QUESTIONS:
[1] From the generate_step diff, name each parameter whose description gives a default value, along with that default.
[2] Write the next part of the generate_step diff, starting after its final line.

SELECTED EXTRACT:
════

          logits. Default: ``None``.
+        max_kv_size (int, optional): Maximum size of the key-value cache. Old
+          entries (except the first 4 tokens) will be overwritten.
+        prompt_cache (List[Any], optional): A pre-computed prompt cache. Note, if
+          provided, the cache will be updated in place.
+        prefill_step_size (int): Step size for processing the prompt.
        kv_bits (int, optional): Number of bits to use for KV cache quantization.
          None implies no cache quantization. Default: ``None``.
        kv_group_size (int): Group size for KV cache quantization. Default: ``64``.
        quantized_kv_start (int): Step to begin using a quantized KV cache.
           when ``kv_bits`` is non-None. Default: ``0``.
+        prompt_prorgress_callback (Callable[int, int]): A call-back which takes the
+           prompt tokens processed so far and the total number of prompt tokens.

    Yields:
        Tuple[mx.array, mx.array]: One token and a vector of log probabilities.
@@ -253,6 +259,7 @@ def generate_step(
    logits_processors = logits_processors or make_logits_processors(
        None, repetition_penalty, repetition_context_size or 20
    )
+    prompt_progress_callback = prompt_progress_callback or (lambda *_: None)

    def _step(y):
        with mx.stream(generation_stream):
@@ -275,9 +282,13 @@ def generate_step(
            return y, logprobs.squeeze(0)

════

INFORMATION PROVIDED:
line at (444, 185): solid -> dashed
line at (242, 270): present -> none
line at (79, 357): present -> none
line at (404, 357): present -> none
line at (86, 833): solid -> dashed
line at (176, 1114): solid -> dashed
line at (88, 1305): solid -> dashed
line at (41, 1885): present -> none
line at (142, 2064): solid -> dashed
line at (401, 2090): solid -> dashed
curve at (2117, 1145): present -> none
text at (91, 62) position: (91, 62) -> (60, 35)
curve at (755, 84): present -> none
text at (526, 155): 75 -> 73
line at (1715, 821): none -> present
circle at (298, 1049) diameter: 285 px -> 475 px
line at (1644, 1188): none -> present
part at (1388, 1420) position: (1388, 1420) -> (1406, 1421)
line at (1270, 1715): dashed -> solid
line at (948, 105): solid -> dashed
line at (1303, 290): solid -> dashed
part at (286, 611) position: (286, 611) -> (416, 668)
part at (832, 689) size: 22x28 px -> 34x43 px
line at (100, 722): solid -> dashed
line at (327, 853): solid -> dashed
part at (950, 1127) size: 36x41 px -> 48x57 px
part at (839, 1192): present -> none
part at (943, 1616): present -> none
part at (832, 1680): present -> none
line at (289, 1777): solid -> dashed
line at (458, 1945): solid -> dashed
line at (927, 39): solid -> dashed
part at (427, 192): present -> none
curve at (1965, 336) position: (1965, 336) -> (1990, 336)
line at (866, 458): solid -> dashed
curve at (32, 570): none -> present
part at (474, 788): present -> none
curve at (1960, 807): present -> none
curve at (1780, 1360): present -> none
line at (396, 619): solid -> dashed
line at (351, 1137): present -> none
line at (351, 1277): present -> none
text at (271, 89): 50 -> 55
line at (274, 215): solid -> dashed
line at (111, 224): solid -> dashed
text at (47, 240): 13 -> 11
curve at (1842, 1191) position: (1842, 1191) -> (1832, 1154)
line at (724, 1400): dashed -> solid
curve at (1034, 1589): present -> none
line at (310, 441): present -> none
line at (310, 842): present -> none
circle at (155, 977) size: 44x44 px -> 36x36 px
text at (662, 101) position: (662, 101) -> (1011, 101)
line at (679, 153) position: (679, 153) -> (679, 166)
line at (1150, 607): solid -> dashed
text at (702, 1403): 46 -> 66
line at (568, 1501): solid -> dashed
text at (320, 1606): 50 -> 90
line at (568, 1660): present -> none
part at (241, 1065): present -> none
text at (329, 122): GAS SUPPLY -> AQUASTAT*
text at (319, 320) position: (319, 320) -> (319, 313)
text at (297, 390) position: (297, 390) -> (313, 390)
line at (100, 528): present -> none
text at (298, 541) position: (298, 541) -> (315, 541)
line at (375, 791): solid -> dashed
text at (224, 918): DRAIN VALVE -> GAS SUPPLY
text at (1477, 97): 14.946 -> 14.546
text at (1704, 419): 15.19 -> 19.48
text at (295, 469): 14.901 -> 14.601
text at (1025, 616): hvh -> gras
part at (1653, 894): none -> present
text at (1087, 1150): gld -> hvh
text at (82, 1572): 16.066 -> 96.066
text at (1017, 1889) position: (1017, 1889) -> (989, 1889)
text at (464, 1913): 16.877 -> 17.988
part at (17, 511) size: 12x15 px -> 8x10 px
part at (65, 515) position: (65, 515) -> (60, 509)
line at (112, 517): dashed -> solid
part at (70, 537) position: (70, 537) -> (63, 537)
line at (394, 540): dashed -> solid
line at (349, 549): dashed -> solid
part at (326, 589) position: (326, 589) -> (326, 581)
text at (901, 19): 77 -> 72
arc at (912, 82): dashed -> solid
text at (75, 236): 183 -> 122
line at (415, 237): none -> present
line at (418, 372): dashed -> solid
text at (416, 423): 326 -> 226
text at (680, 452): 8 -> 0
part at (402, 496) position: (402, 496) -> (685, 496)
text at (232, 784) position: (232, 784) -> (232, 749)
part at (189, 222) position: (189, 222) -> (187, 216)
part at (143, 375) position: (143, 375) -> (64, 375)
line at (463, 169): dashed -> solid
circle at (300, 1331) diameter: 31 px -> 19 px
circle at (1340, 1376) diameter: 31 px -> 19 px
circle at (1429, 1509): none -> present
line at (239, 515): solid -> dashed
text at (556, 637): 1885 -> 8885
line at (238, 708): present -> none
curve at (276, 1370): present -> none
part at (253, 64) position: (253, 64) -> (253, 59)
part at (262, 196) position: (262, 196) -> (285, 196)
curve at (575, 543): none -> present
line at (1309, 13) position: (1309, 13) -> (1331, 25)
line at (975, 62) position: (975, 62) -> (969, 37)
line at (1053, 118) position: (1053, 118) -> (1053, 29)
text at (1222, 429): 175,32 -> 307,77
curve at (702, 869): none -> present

════

RESPONSES BY ITEM NUMBER:
[1]
kv_bits: ``None``
kv_group_size: ``64``
quantized_kv_start: ``0``

[2]
    with mx.stream(generation_stream):
+        total_prompt_tokens = y.size
+        prompt_processed_tokens = 0
        while y.size > prefill_step_size:
            model(y[:prefill_step_size][None], cache=prompt_cache)
            mx.eval([c.state for c in prompt_cache])
+            prompt_progress_callback(prompt_processed_tokens, total_prompt_tokens)
+            prompt_processed_tokens += prefill_step_size
            y = y[prefill_step_size:]
            mx.metal.clear_cache()

@@ -286,20 +297,25 @@ def generate_step(
    mx.async_eval(y, logprobs)
    n = 0
    while True:
-        next_y, next_logprobs = _step(y)
-        mx.async_eval(next_y, next_logprobs)
+        if n != max_tokens:
+            next_y, next_logprobs = _step(y)
+            mx.async_eval(next_y, next_logprobs)
+        if n == 0:
+            mx.eval(y)
+            prompt_progress_callback(total_prompt_tokens, total_prompt_tokens)
+        if n == max_tokens:
+            break
        yield y.item(), logprobs
        if n % 256 == 0:
            mx.metal.clear_cache()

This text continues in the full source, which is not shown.